━━ Excerpted text
Show HN: Robot MCP Server – Connect Any Language Model and ROS Robots Using MCP

20 r-johnv 21 9/10/2025, 12:58:29 PM github.com ↗
We’ve open-sourced the Robot MCP Server, a tool that lets large language models (LLMs) talk directly to robots running ROS1 or ROS2.

What it does - Connects any LLM to existing ROS robots via the Model Context Protocol (MCP) - Natural language → ROS topics, services, and actions (And the ability to read any of them back) - Works without changing robot source code

Why it matters - Makes robots accessible from natural language interfaces - Opens the door to rapid prototyping of AI-robot applications - We are trying to create a common interface for safe AI ↔ robot communication

This is too big to develop alone — we’d love feedback, contributors, and partners from both the robotics and AI communities.

Comments (21)

Shrikrishna_Gad · 7h ago
Really impressive work! I love that you can set this up without touching any existing robot code—just start rosbridge and the MCP server, and the LLM can both control and observe the ROS system. It’s like having a conversational ros2cli. The KUKA arm demo is particularly striking—the LLM can call gripper services in real time, all from natural language. One thing I’m curious about—could this setup handle coordinating multiple robots simultaneously, or is it still limited to a single robot per session?”
r-johnv · 6h ago
Thank you!

The underlying stack definitely can connect to multiple robots simultaneously. Our current implementation is sequential, where the language model can connect from one robot to the next (and then back).

But it is definitely possible for us to write it to be simultaneous as well.

awanacode · 6h ago
Really cool, the multi-robot angle got me thinking. For simultaneous setups, would that mean spinning separate MCP clients (one per robot), or could a single client handle multiple connections in parallel, almost like an operator shell aware of multiple robot contexts?

On the flip side, how would you handle conflicting commands from multiple clients? Is it last-writer-wins, or do you envision some arbitration layer? It feels like orchestration + conflict resolution will be key if MCP is to scale beyond single-robot demos into fleet-level use.

r-johnv · 4h ago
Conflicting commands from multiple clients is one of the open questions at the moment.

We're also building out a technical steering committee to help guide our direction on topics like this. Safety is a big category where having direction from across the community will be important.
━━━━
━━ Supplied records
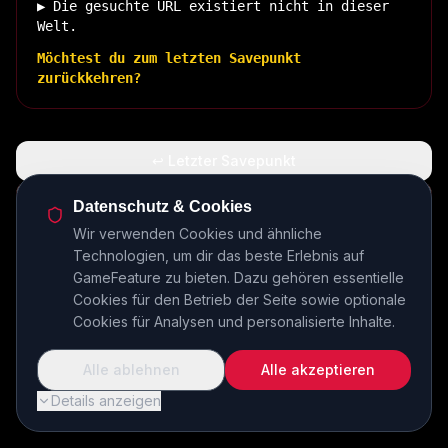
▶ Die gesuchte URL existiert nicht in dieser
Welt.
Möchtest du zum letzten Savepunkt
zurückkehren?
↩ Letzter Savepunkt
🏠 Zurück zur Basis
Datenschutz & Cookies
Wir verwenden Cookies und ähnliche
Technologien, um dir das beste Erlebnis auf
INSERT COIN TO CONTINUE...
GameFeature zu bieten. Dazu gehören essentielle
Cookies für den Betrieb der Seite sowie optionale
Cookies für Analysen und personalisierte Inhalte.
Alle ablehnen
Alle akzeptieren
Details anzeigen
━━━━
━━ Supplied records
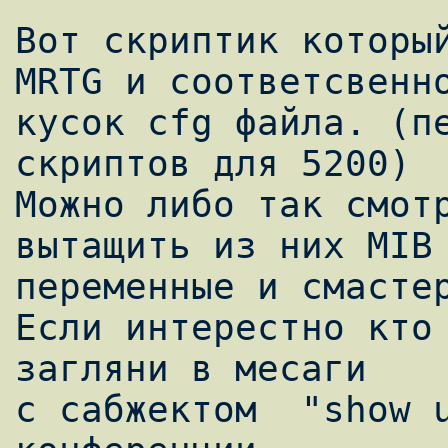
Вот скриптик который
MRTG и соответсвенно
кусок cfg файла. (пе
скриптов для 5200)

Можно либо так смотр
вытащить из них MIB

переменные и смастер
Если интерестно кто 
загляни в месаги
━━━━
Problem to work on
Continue the Robot MCP Server discussion thread above, starting right after its final sentence.

Reply to the exercise
r-johnv · 4h ago
It should be possible to do it from one client. The MCP server would handle the parallel connections.

We're using websockets as the interface between the server and the robot itself, which to the best of my exploration does have the ability for simultaneous connections.

sayid_islam · 2h ago
Fascinating work!

Does this also entail industrial (sector-agnostic) applications where mitigating actions, based on vision or other sensor data based leading indicators, can proactively be taken using LLM-directed mitigation protocols? Does it allow for non-technical users to perhaps drive debugging or other similar mitigation actions?

k-warburton · 2h ago
This is a very intriguing application of physical AI. It is astounding to see demos of how simple, human instructions can produce complex machine actions. What can we do to improve the safety of protecting assets or people in the case of misuse? I see some code contributions regarding permission controls, but are there other steps we can take to ensure this technology "understands" when the physical motion being requested is not appropriate because it might endanger people or expensive hardware that is difficult to replace?
avasan · 8h ago
LLMs sometimes hallucinate while stating one thing and outputting disconnected commands/code on the back end in many superficial/general models (Claude included) - does the MCP try to correct/account for that? Or is user oversight necessary to ensure that actions match the LLM output? Is the only way to stop aberrant operation by hitting a physical emergency stop or can the LLM interface be used to for that?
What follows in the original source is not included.